▸ **Görev Listesi**
1. Alıntının "Evrenin gerçek yapısı, Lucifer, iblisler, demonlar" sözcüklerinden başlayıp "eder diyebilir miyiz?" sözcüklerine kadar inen bölümünü, "Lucifer" yerine "Şeytan" koyarak güncelle ve yeniden yaz.
2. Alıntıda "Charles Leadbeater'in Astral Alem adli kitabinda" diye başlayan paragrafı, temel bilgilerini koruyarak daha kısa biçimde yeniden yaz.
3. Alıntıya göre aşağıdaki soruları yanıtla:
(a) Kurban adı altında ne yapıldığı söyleniyor?
(b) Charles Leadbeater'ın sözü edilen kitabının adı nedir?
(c) Demonların aslında ne olduğu okunmuş?

▸ **Alıntılanan Metin**
Evrenin gerçek yapısı, Lucifer, iblisler, demonlar vb.
Kurban adi altinda "can almak" NE çekiyorsa, NE de kozmik baglamda kötüyü, tekamülden geri kalmisligi temsil ediyorsa, demek ki her ne amaçla yapilirsa yapilsin kurban kesmek kötü bir eylemdir ve karmamiza olumsuz etki eder diyebilir miyiz?
(...)
Charles Leadbeater'in Astral Alem adli kitabinda da bu tip tanrilardan "köy tanrisi" olarak bahsediliyordu. Bu tanrilar da tabii yine demonlar. Insanlarin mucize diye algiladigi bazi dogaüstü güçlere sahip bu varliklar cahil insanlar arasinda "her seye gücü yeten tanri yanilgisina" neden olmuslar zannimca. Demonlarin da aslinda güçleri sinirli eski tanrilar oldugunu okumustum. Bu veriler; beslenmesi ve güçlenmesi için baska canlilarin iskenceyle ölümüne gereksinim duyan bir varlik, yaratma gücü olan bir tanridan baska her seydir fikrimi güçlendirdi.

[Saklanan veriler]
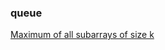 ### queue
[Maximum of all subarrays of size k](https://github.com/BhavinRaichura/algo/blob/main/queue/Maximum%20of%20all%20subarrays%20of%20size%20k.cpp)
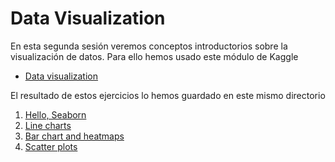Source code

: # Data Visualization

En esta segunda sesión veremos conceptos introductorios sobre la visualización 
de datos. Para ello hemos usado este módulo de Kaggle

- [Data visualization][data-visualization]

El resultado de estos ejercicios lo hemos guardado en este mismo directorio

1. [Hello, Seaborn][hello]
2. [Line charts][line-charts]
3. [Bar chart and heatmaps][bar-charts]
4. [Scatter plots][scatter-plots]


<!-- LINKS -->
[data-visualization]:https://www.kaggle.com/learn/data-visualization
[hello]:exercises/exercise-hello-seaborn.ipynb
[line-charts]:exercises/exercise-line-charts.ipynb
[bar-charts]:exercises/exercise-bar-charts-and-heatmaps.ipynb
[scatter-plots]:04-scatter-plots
* * *
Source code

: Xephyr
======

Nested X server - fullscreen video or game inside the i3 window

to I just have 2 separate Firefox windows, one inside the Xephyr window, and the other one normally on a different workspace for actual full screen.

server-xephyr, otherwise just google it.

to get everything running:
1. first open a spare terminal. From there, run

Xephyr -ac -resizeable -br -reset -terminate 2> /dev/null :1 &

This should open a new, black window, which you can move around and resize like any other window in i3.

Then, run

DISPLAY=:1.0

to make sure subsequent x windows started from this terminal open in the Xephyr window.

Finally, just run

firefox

▸ **Verilen Yanıtlar**
1.
Evrenin gerçek yapısı, Şeytan, iblisler, demonlar vb.
Kurban adi altinda "can almak" NE çekiyorsa, NE de kozmik baglamda kötüyü, tekamülden geri kalmisligi temsil ediyorsa, demek ki her ne amaçla yapilirsa yapilsin kurban kesmek kötü bir eylemdir ve karmamiza olumsuz etki eder diyebilir miyiz?

2. Charles Leadbeater'ın Astral Alem kitabında bu tür tanrılardan "köy tanrısı" olarak söz edilir. Yazara göre bunlar da demonlardır. Yazar, insanların mucize sandığı doğaüstü güçlere sahip bu varlıkların cahil insanlarda her şeye gücü yeten tanrı yanılgısı yarattığını düşünür. Demonların aslında gücü sınırlı eski tanrılar olduğunu da okumuştur. Bu bilgiler yazarın bir fikrini güçlendirmiştir. Bu fikre göre beslenip güçlenmek için başka canlıların işkenceyle ölümüne ihtiyaç duyan bir varlık, yaratma gücü olan bir tanrı olamaz.

3.
(a) "Can almak."
(b) Astral Alem.
(c) Gücü sınırlı eski tanrılar.